What are your thoughts on Lebanon and the Middle East of today? Do you think your country has coped well with the tragedy of the Civil War?
I’m moving from the Middle East soon. I will continue to love Lebanon from far. Challenges are extremely big, otherwise. My creative energy is partly lost on so many absurd issues in Beirut and that’s a torture. I’m exhausted of the never-ending problems. I just want to have a quiet and calm encounter and do the paintings! I’m a good person when I create. I’m a peacemaker as long as I produce art.
I’m not pretending at all to find peace in some other country. Peace needs war; it has to be won. If there’s a massacre somewhere, even the blood of one innocent wasted, we’re all engaged, responsible. I’m aware of that all the time. I’m in war all the time. I’ll move just to seek a better encounter for my creativity so that I continue my war better. Art is my weapon.

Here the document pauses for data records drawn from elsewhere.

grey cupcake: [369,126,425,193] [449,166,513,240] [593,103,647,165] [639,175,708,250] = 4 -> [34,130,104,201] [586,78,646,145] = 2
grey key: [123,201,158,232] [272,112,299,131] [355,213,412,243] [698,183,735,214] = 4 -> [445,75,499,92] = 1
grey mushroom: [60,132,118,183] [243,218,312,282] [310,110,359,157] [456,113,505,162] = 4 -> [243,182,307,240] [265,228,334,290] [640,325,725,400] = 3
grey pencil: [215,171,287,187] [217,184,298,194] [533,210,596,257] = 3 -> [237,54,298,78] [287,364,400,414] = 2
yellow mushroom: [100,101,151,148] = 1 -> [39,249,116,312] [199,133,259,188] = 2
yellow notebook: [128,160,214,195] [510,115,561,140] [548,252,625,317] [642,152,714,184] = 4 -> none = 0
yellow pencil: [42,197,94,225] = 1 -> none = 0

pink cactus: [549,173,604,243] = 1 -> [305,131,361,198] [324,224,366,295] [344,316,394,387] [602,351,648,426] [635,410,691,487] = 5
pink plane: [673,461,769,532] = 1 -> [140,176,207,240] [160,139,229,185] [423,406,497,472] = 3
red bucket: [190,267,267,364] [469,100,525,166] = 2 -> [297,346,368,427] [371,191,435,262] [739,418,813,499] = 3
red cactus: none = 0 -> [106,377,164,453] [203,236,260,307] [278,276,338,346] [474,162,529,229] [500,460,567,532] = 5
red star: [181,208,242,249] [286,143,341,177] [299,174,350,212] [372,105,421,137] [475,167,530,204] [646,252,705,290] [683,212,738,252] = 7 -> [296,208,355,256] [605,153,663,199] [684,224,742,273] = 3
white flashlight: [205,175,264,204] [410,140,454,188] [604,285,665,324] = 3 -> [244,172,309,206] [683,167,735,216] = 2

There’s no escape from the war otherwise. We have to fight tons of lies daily, you’re all the time fighting to keep your true identity, as they want to make you believe in things, lose hope, fit into a sick society of zombies. Maybe between the exploited and the exploiter, the exploiter is apparently more in peace, because he has wealth and comfort, he smiles more, has a better look. But that is another lie too. Wealth and comfort can not at all create peace. Spiritual war, the war for truth can. And that is as violent as the war with guns. My country will be healed of the traumas, if each of us fights for truth on his/her own way. My way of fighting is the canvas.
What are doing right now?
Lots of exhibitions all the time. I’ve also been lately working on a poetry book with a friend of mine. I work a lot. Creativity is a torture for me but it’s the only moment I feel real. Taking a break from work is like taking a break from myself. It’s like lying. If it’s too long, it makes me sick.